** PROBLEM TO WORK ON **
Can you retype the passage from the forum thread on composers, starting with "It is my impression" and going on through "(May 29, 2012)"?

** READING TEXT **
- - - -
Edit: One must also remember that even the greatest composers had to try to make a living. It's just possible they didn't toil and wallow in angst over every note all the time. Even the archetypal tormented artist Beethoven wasn't in full blown agonizing mode all the time.


----------



## Ramako (Apr 28, 2012)

I used to have this a lot... With quite a few composers (including Mozart) and in fact works by composers I usually liked.

I credit with Mahler for largely getting me out of this mindset. I always found that he could reach such wonderful emotional points - but then he wouldn't sustain them. He wrote good themes, but then didn't repeat them enough for my tastes, so I got lost. Since then I have learnt to love Mahler, I wouldn't say on Mahler's terms... but perhaps on his and my terms. The two of us seem to have come to an agreement, as I suppose it is with every composer. We can't know what their terms were, and perhaps we wouldn't like them! But we can like their music nonetheless.

Nowadays I tend to try to listen to what is in the music, what the music is trying to do and say, or not say... If I fail to 'get it' (more often than not) then I try again later... or perhaps not since otherwise I would get swamped. Most composers have a different aesthetic, and I try to work this out. Having worked this out I then judge it and it sometimes happens I don't like it, even when I understand it to some degree.


----------



## Olias (Nov 18, 2010)

Don't forget that the idea of "music as personal confession and self-expression" was a concept largely developed by Beethoven. The very tenants of pre-Beethoven classicism uphold a style that was emotionally controlled, cosmopolitan in appeal, and balanced in structure. Mozart's genius was to create (time and again) music that came as close to perfection as humanly possible WITHIN those tenants of classicism.


----------



## Ukko (Jun 4, 2010)

Olias said:


> Don't forget that the idea of "music as personal confession and self-expression" was a concept largely developed by Beethoven. The very tenants of pre-Beethoven classicism uphold a style that was emotionally controlled, cosmopolitan in appeal, and balanced in structure. Mozart's genius was to create (time and again) music that came as close to perfection as humanly possible WITHIN those tenants of classicism.


It is my impression (and Rosen may have had that impression too ) that Mozart stayed within the enclosure of Classical Form more strictly than either Beethoven or Haydn. Quite a feat for one as often mischievous as was Mozart. Severely lacking in knowledge of music theory, my impression must be based on how seldom his music _surprises_ me at first hearing. Outliers like K.475/457 were rare.



XXXX


----------



## Perotin (May 29, 2012)

This reminds me of my cat. My cat keeps getting in my way and I stumble over it again and again. So whenever I approach the doorway of my house, I begin to stumble, regardless of my cat being there or not. :lol:


----------



## LordBlackudder (Nov 13, 2010)

when i first started to hear classical music i would often wonder why they develop a melody or interesting sound and than change it dramatically for something awful.
- - - -
** INFORMATION SUPPLIED **
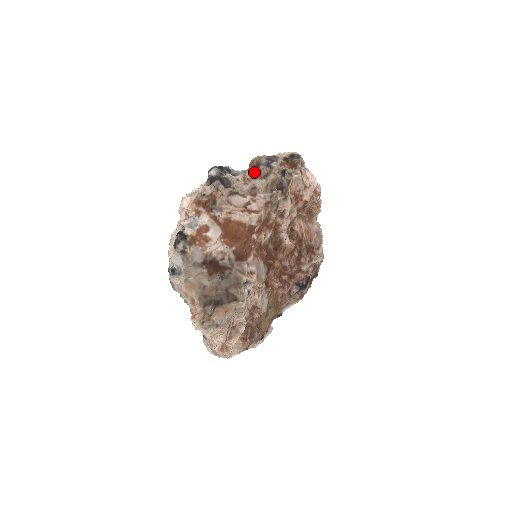
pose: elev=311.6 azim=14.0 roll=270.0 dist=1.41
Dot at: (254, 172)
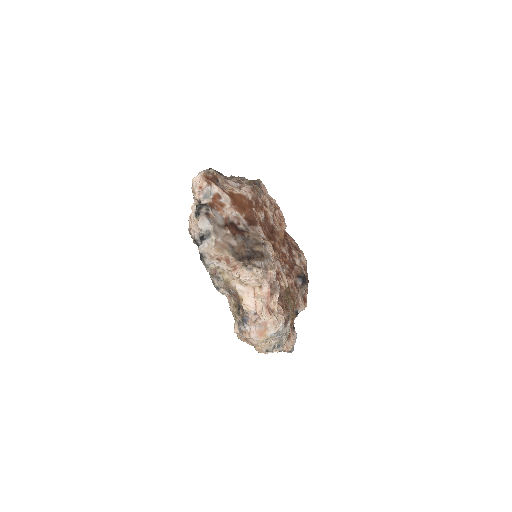
Dot at: occluded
- - - -
** TASK OUTPUT **
It is my impression (and Rosen may have had that impression too ) that Mozart stayed within the enclosure of Classical Form more strictly than either Beethoven or Haydn. Quite a feat for one as often mischievous as was Mozart. Severely lacking in knowledge of music theory, my impression must be based on how seldom his music _surprises_ me at first hearing. Outliers like K.475/457 were rare.



XXXX


----------



## Perotin (May 29, 2012)